Another interesting point is the impact they experienced of temperature change and how they eventually ended up tackling that issue.
 
I'm surprised he didn't point out the interviewers source of info is utter nonsense. A 12 million FPS camera?! As written it sounds like the Wiimote camera is running at 12 MHz and I'm sure plenty will be mislead once they've read it.

If the PSEye is 120MHz and the WiiMote 12MHz... doesn't that make the PSEye faster?

Even if the "M" part is wrong and it's 120fps vs. 12fps... surely PSEye is tracking more frames per second right?!?! :-s
 
As we all know the PS Eye can do 320x240 at 120, which seems almost exactly right to match HD resolutions if a similar interpolation technique is used.

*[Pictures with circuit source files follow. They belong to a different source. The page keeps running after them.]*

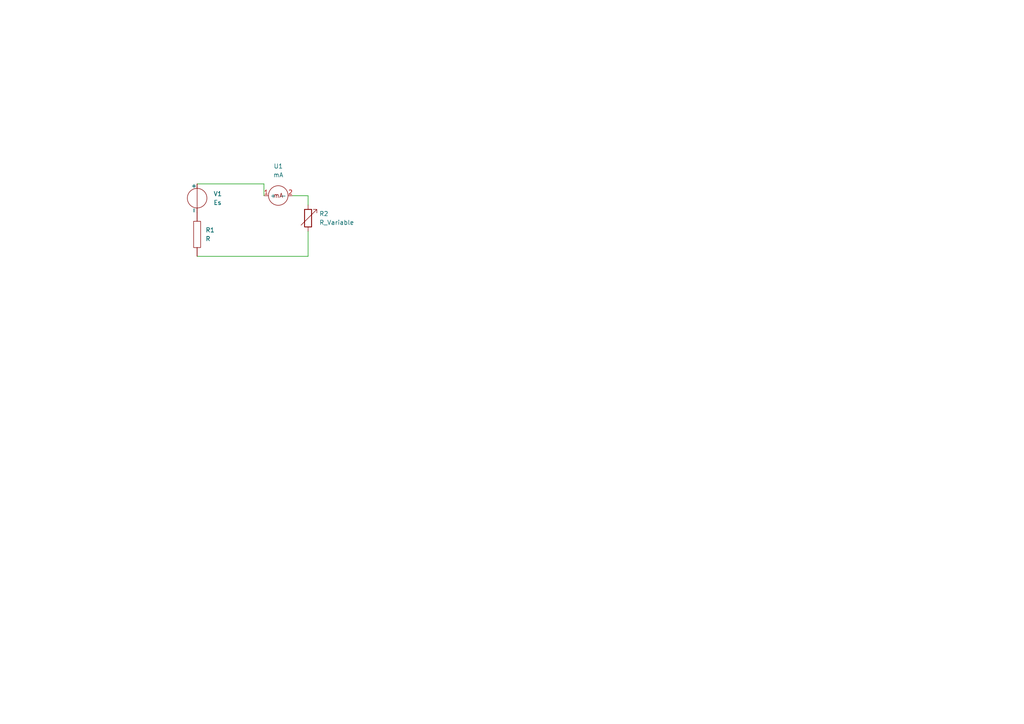
<source format=kicad_sch>
(kicad_sch (version 20211123) (generator eeschema)

  (uuid 185d1909-3263-40f4-8acf-f3df86ddf3ac)

  (paper "A4")

  (lib_symbols
    (symbol "Device:R_Variable" (pin_numbers hide) (pin_names (offset 0)) (in_bom yes) (on_board yes)
      (property "Reference" "R" (id 0) (at 2.54 -2.54 90)
        (effects (font (size 1.27 1.27)) (justify left))
      )
      (property "Value" "R_Variable" (id 1) (at -2.54 -1.27 90)
        (effects (font (size 1.27 1.27)) (justify left))
      )
      (property "Footprint" "" (id 2) (at -1.778 0 90)
        (effects (font (size 1.27 1.27)) hide)
      )
      (property "Datasheet" "~" (id 3) (at 0 0 0)
        (effects (font (size 1.27 1.27)) hide)
      )
      (property "ki_keywords" "R res resistor variable potentiometer rheostat" (id 4) (at 0 0 0)
        (effects (font (size 1.27 1.27)) hide)
      )
      (property "ki_description" "Variable resistor" (id 5) (at 0 0 0)
        (effects (font (size 1.27 1.27)) hide)
      )
      (property "ki_fp_filters" "R_*" (id 6) (at 0 0 0)
        (effects (font (size 1.27 1.27)) hide)
      )
      (symbol "R_Variable_0_1"
        (rectangle (start -1.016 -2.54) (end 1.016 2.54)
          (stroke (width 0.254) (type default) (color 0 0 0 0))
          (fill (type none))
        )
        (polyline
          (pts
            (xy 2.54 1.524)
            (xy 2.54 2.54)
            (xy 1.524 2.54)
            (xy 2.54 2.54)
            (xy -2.032 -2.032)
          )
          (stroke (width 0) (type default) (color 0 0 0 0))
          (fill (type none))
        )
      )
      (symbol "R_Variable_1_1"
        (pin passive line (at 0 3.81 270) (length 1.27)
          (name "~" (effects (font (size 1.27 1.27))))
          (number "1" (effects (font (size 1.27 1.27))))
        )
        (pin passive line (at 0 -3.81 90) (length 1.27)
          (name "~" (effects (font (size 1.27 1.27))))
          (number "2" (effects (font (size 1.27 1.27))))
        )
      )
    )
    (symbol "pspice:R" (pin_numbers hide) (pin_names (offset 0)) (in_bom yes) (on_board yes)
      (property "Reference" "R" (id 0) (at 2.032 0 90)
        (effects (font (size 1.27 1.27)))
      )
      (property "Value" "R" (id 1) (at 0 0 90)
        (effects (font (size 1.27 1.27)))
      )
      (property "Footprint" "" (id 2) (at 0 0 0)
        (effects (font (size 1.27 1.27)) hide)
      )
      (property "Datasheet" "~" (id 3) (at 0 0 0)
        (effects (font (size 1.27 1.27)) hide)
      )
      (property "ki_keywords" "resistor simulation" (id 4) (at 0 0 0)
        (effects (font (size 1.27 1.27)) hide)
      )
      (property "ki_description" "Resistor symbol for simulation only" (id 5) (at 0 0 0)
        (effects (font (size 1.27 1.27)) hide)
      )
      (symbol "R_0_1"
        (rectangle (start -1.016 3.81) (end 1.016 -3.81)
          (stroke (width 0) (type default) (color 0 0 0 0))
          (fill (type none))
        )
      )
      (symbol "R_1_1"
        (pin passive line (at 0 6.35 270) (length 2.54)
          (name "~" (effects (font (size 1.27 1.27))))
          (number "1" (effects (font (size 1.27 1.27))))
        )
        (pin passive line (at 0 -6.35 90) (length 2.54)
          (name "~" (effects (font (size 1.27 1.27))))
          (number "2" (effects (font (size 1.27 1.27))))
        )
      )
    )
    (symbol "test2021:Es" (pin_numbers hide) (pin_names (offset 0)) (in_bom yes) (on_board yes)
      (property "Reference" "V" (id 0) (at -3.5306 2.667 0)
        (effects (font (size 1.27 1.27)))
      )
      (property "Value" "Es" (id 1) (at -2.9972 -3.3782 0)
        (effects (font (size 1.27 1.27)))
      )
      (property "Footprint" "" (id 2) (at -1.778 -0.0508 90)
        (effects (font (size 1.27 1.27)) hide)
      )
      (property "Datasheet" "~" (id 3) (at -3.5306 -1.1176 0)
        (effects (font (size 1.27 1.27)) hide)
      )
      (property "ki_keywords" "R res resistor" (id 4) (at 0 0 0)
        (effects (font (size 1.27 1.27)) hide)
      )
      (property "ki_description" "Resistor" (id 5) (at 0 0 0)
        (effects (font (size 1.27 1.27)) hide)
      )
      (property "ki_fp_filters" "R_*" (id 6) (at 0 0 0)
        (effects (font (size 1.27 1.27)) hide)
      )
      (symbol "Es_0_1"
        (circle (center 0 -0.0508) (radius 2.8398)
          (stroke (width 0) (type default) (color 0 0 0 0))
          (fill (type none))
        )
        (polyline
          (pts
            (xy 0 2.7686)
            (xy 0 2.7686)
          )
          (stroke (width 0) (type default) (color 0 0 0 0))
          (fill (type none))
        )
        (polyline
          (pts
            (xy 0 2.794)
            (xy 0 -2.921)
          )
          (stroke (width 0) (type default) (color 0 0 0 0))
          (fill (type none))
        )
      )
      (symbol "Es_1_1"
        (pin passive line (at 0 4.0894 270) (length 1.27)
          (name "+" (effects (font (size 1.27 1.27))))
          (number "1" (effects (font (size 1.27 1.27))))
        )
        (pin passive line (at 0 -4.2164 90) (length 1.27)
          (name "-" (effects (font (size 1.27 1.27))))
          (number "2" (effects (font (size 1.27 1.27))))
        )
      )
    )
    (symbol "test2021:mA" (in_bom yes) (on_board yes)
      (property "Reference" "U" (id 0) (at -1.1176 -3.556 0)
        (effects (font (size 1.27 1.27)))
      )
      (property "Value" "mA" (id 1) (at -4.6736 3.7592 0)
        (effects (font (size 1.27 1.27)))
      )
      (property "Footprint" "" (id 2) (at 0 0.0254 0)
        (effects (font (size 1.27 1.27)) hide)
      )
      (property "Datasheet" "" (id 3) (at 0 0.0254 0)
        (effects (font (size 1.27 1.27)) hide)
      )
      (symbol "mA_0_0"
        (text "mA" (at -0.1016 0.0508 0)
          (effects (font (size 1.27 1.27)))
        )
      )
      (symbol "mA_0_1"
        (circle (center -0.1143 0.0635) (radius 2.8398)
          (stroke (width 0) (type default) (color 0 0 0 0))
          (fill (type none))
        )
        (polyline
          (pts
            (xy -2.9337 0.0635)
            (xy -2.9337 0.0635)
          )
          (stroke (width 0) (type default) (color 0 0 0 0))
          (fill (type none))
        )
      )
      (symbol "mA_1_1"
        (pin passive line (at -4.2672 0 0) (length 1.27)
          (name "+" (effects (font (size 1.27 1.27))))
          (number "1" (effects (font (size 1.27 1.27))))
        )
        (pin passive line (at 4.064 0 180) (length 1.27)
          (name "-" (effects (font (size 1.27 1.27))))
          (number "2" (effects (font (size 1.27 1.27))))
        )
      )
    )
  )


  (wire (pts (xy 76.5556 53.34) (xy 76.5556 56.769))
    (stroke (width 0) (type default) (color 0 0 0 0))
    (uuid 1408f6f5-83ff-46bb-b147-952f88cd32ed)
  )
  (wire (pts (xy 57.1754 53.34) (xy 76.5556 53.34))
    (stroke (width 0) (type default) (color 0 0 0 0))
    (uuid 4122ec1a-8914-41c8-86ea-4f29a61740c8)
  )
  (wire (pts (xy 84.8868 56.769) (xy 89.3572 56.769))
    (stroke (width 0) (type default) (color 0 0 0 0))
    (uuid 46376083-4dad-4cb0-8e65-558aff9bd7bc)
  )
  (wire (pts (xy 57.1754 74.3458) (xy 89.3572 74.3458))
    (stroke (width 0) (type default) (color 0 0 0 0))
    (uuid 8a7e42df-2919-4f37-91d2-47ce38262699)
  )
  (wire (pts (xy 89.3572 74.3458) (xy 89.3572 67.0814))
    (stroke (width 0) (type default) (color 0 0 0 0))
    (uuid e7703167-4805-4bad-b57a-f12dd7850636)
  )
  (wire (pts (xy 89.3572 56.769) (xy 89.3572 59.4614))
    (stroke (width 0) (type default) (color 0 0 0 0))
    (uuid fed02ae3-5ef5-4023-81c8-90b43f34350d)
  )

  (symbol (lib_id "test2021:Es") (at 57.1754 57.4294 0) (unit 1)
    (in_bom yes) (on_board yes) (fields_autoplaced)
    (uuid 08fbd43e-d87f-45df-ac60-20c54ef956b0)
    (property "Reference" "V1" (id 0) (at 61.8998 56.2228 0)
      (effects (font (size 1.27 1.27)) (justify left))
    )
    (property "Value" "Es" (id 1) (at 61.8998 58.7628 0)
      (effects (font (size 1.27 1.27)) (justify left))
    )
    (property "Footprint" "test2021:Vs" (id 2) (at 55.3974 57.4802 90)
      (effects (font (size 1.27 1.27)) hide)
    )
    (property "Datasheet" "~" (id 3) (at 53.6448 58.547 0)
      (effects (font (size 1.27 1.27)) hide)
    )
    (pin "1" (uuid bcf557bd-f87a-491c-8afe-eaacd5ec1d08))
    (pin "2" (uuid 41081ddd-a365-4dde-8d4f-1c3aace62ef0))
  )

  (symbol (lib_id "pspice:R") (at 57.1754 67.9958 0) (unit 1)
    (in_bom yes) (on_board yes) (fields_autoplaced)
    (uuid 3495295c-7e6d-48bf-9726-40000be2a37f)
    (property "Reference" "R1" (id 0) (at 59.5884 66.7257 0)
      (effects (font (size 1.27 1.27)) (justify left))
    )
    (property "Value" "R" (id 1) (at 59.5884 69.2657 0)
      (effects (font (size 1.27 1.27)) (justify left))
    )
    (property "Footprint" "test2021:R" (id 2) (at 57.1754 67.9958 0)
      (effects (font (size 1.27 1.27)) hide)
    )
    (property "Datasheet" "~" (id 3) (at 57.1754 67.9958 0)
      (effects (font (size 1.27 1.27)) hide)
    )
    (pin "1" (uuid 181461ea-84eb-42ae-9f33-6b56d0983292))
    (pin "2" (uuid 3641bf5f-cf13-4885-b13a-f601cc4c23f6))
  )

  (symbol (lib_id "test2021:mA") (at 80.8228 56.769 0) (unit 1)
    (in_bom yes) (on_board yes) (fields_autoplaced)
    (uuid 8f9e09ca-4271-44fe-869e-8afcef1a863c)
    (property "Reference" "U1" (id 0) (at 80.7212 48.2092 0))
    (property "Value" "mA" (id 1) (at 80.7212 50.7492 0))
    (property "Footprint" "test2021:Multimeter" (id 2) (at 80.8228 56.7436 0)
      (effects (font (size 1.27 1.27)) hide)
    )
    (property "Datasheet" "" (id 3) (at 80.8228 56.7436 0)
      (effects (font (size 1.27 1.27)) hide)
    )
    (pin "1" (uuid 112b264f-6991-4259-8ec9-f5a9e418de78))
    (pin "2" (uuid 151b6252-57c1-4191-8301-2419156d87c1))
  )

  (symbol (lib_id "Device:R_Variable") (at 89.3572 63.2714 0) (unit 1)
    (in_bom yes) (on_board yes) (fields_autoplaced)
    (uuid 9fe81c02-e9c7-41f1-83d6-26fc73b75331)
    (property "Reference" "R2" (id 0) (at 92.583 62.0013 0)
      (effects (font (size 1.27 1.27)) (justify left))
    )
    (property "Value" "R_Variable" (id 1) (at 92.583 64.5413 0)
      (effects (font (size 1.27 1.27)) (justify left))
    )
    (property "Footprint" "test2021:Rv" (id 2) (at 87.5792 63.2714 90)
      (effects (font (size 1.27 1.27)) hide)
    )
    (property "Datasheet" "~" (id 3) (at 89.3572 63.2714 0)
      (effects (font (size 1.27 1.27)) hide)
    )
    (pin "1" (uuid 4e966cce-2bce-4533-9633-43883998f864))
    (pin "2" (uuid 9c3964c0-b496-4d41-ae17-7934e50e23f5))
  )

  (sheet_instances
    (path "/" (page "1"))
  )

  (symbol_instances
    (path "/3495295c-7e6d-48bf-9726-40000be2a37f"
      (reference "R1") (unit 1) (value "R") (footprint "test2021:R")
    )
    (path "/9fe81c02-e9c7-41f1-83d6-26fc73b75331"
      (reference "R2") (unit 1) (value "R_Variable") (footprint "test2021:Rv")
    )
    (path "/8f9e09ca-4271-44fe-869e-8afcef1a863c"
      (reference "U1") (unit 1) (value "mA") (footprint "test2021:Multimeter")
    )
    (path "/08fbd43e-d87f-45df-ac60-20c54ef956b0"
      (reference "V1") (unit 1) (value "Es") (footprint "test2021:Vs")
    )
  )
)

</source>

Just a wild thought here...Sony said the PS3 camera would be HD, I wonder if during some point in priot to release it was decided to drop the HD resolution so the PSeye could be used for the Move?
 
I don't know what in Wii is running at 12MHz but Arwin is correct.

The numbers I read from elsewhere are also:
Wii IR camera is 100Hz @ 1024x768 (interpolated).
PSEye is 60Hz @ 640x480 or 120Hz @ 320x240.


I believe the 2500 degree/second figure has been mentioned before. The new info here is the PS Move MEMS can handle slow speed as well as high speed movement (at the same time ?).
 
If the PSEye is 120MHz and the WiiMote 12MHz... doesn't that make the PSEye faster?

Even if the "M" part is wrong and it's 120fps vs. 12fps... surely PSEye is tracking more frames per second right?!?! :-s
Best guess, one was a framerate measure and the other an internal chip clockspeed. The actual video feed rates are 120 vs 100. Or 60 vs 100 if the improved resolution is worth anything to Move. I'm surprised Wii is only 128x96, but on reflection two adjacent intensities should give a pretty exact position. That is, if the LED is between two pixels, those two CCD points will be lit to different intensities relative to which pixel the LED is nearest to. Thus resolution probably isn't too important and PSEye will work at 120 fps.